Let’s look at what OptumRx®, Express Scripts®, Caremark® and have to say about off-label use:

  • OptumRx® defines a “Clean Claim as follows:
    • Prescription claims with active ingredients [active ingredients not defined] which are not being used for a documentable medically accepted indication or for which the Prescriber is unable to provide adequate documentation for the basis of use may not be considered a Clean Claim. For example, a claim that utilizes atypical directions for drug products which conflict with typical drug information available in pharmacy systems for patient education without medical necessity and of limited clinical value.
  • Express Scripts – Section 10 of the Provider Manual discusses Plan Sponsor Specific Requirements, and 10.5 address Prime Therapeutics. Under General Claims Submission Policies, Prime addresses “Appropriate Dispensing Practices” and puts the onus on Providers to determine if “claims are submitted for a valid use of a medication”. Auditors may request documentation to support appropriate dispensing of medications.
  • Caremark – does not directly address off-label use within the Provider Manual but states the Provider must comply with the Terms and Conditions of any Pharmaceutical Manufacturer Coupon Program being used.

Pharmaceutical Manufacturer Coupons

Pharmacies (and patients) must also be aware of manufacturer savings card “Terms and Conditions” that also limit coverage.
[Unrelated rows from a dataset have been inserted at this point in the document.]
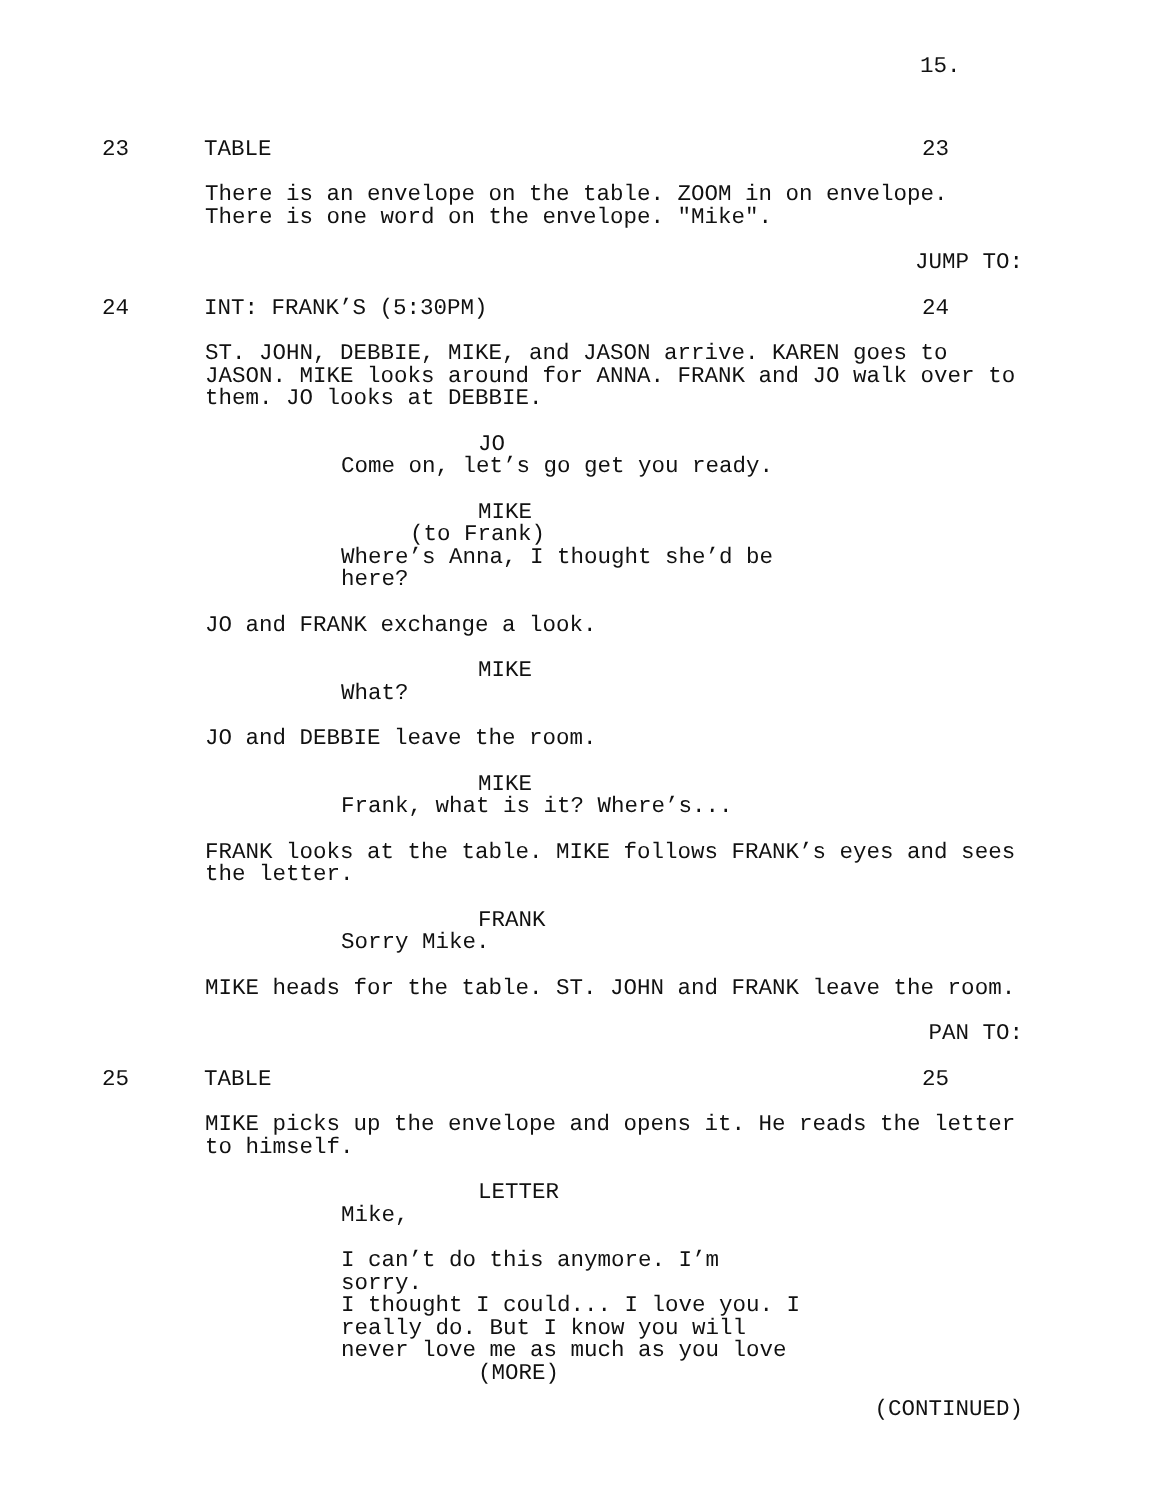15.
23 TABLE 23
There is an envelope on the table. ZOOM in on envelope.
There is one word on the envelope. "Mike".
JUMP TO:
24 INT: FRANK’S (5:30PM) 24
ST. JOHN, DEBBIE, MIKE, and JASON arrive. KAREN goes to
JASON. MIKE looks around for ANNA. FRANK and JO walk over to
them. JO looks at DEBBIE.
JO
Come on, let’s go get you ready.
MIKE
(to Frank)
Where’s Anna, I thought she’d be
here?
JO and FRANK exchange a look.
MIKE
What?
JO and DEBBIE leave the room.
MIKE
Frank, what is it? Where’s...
FRANK looks at the table. MIKE follows FRANK’s eyes and sees
the letter.
FRANK
Sorry Mike.
MIKE heads for the table. ST. JOHN and FRANK leave the room.
PAN TO:
25 TABLE 25
MIKE picks up the envelope and opens it. He reads the letter
to himself.
LETTER
Mike,
I can’t do this anymore. I’m sorry.
I thought I could... I love you. I
really do. But I know you will
never love me as much as you love
(MORE)
(CONTINUED)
  • First, to obtain a savings card from the manufacturer website, patients must confirm their eligibility by checking a box stating, ‘I confirm that I have a Mounjaro prescription for Type 2 Diabetes.’
  • Second, the printed savings card has Terms and Conditions that spell out that patients must have a prescription “consistent with FDA-approved product labeling”.
  • Third, the savings card is only for patients with commercial insurance, and we have heard some pharmacies trying to use an in-house discount program as “primary” so they can then bill a “secondary” claim to the savings card. While the claims processor for the savings card cannot readily identify the primary payer, this workaround to gain coverage for the uninsured patient could result in an accusation that the pharmacy committed fraud – something PAAS has seen with other coupon card Sponsors.

As MounjaroTM has recently entered the market, we have not seen any PBM or manufacturer recoupments due to off-label use; however, if pharmacies overlook the fine print in PBM Provider Manuals and manufacturer Terms and Conditions, it could spell T-R-O-U-B-L-E.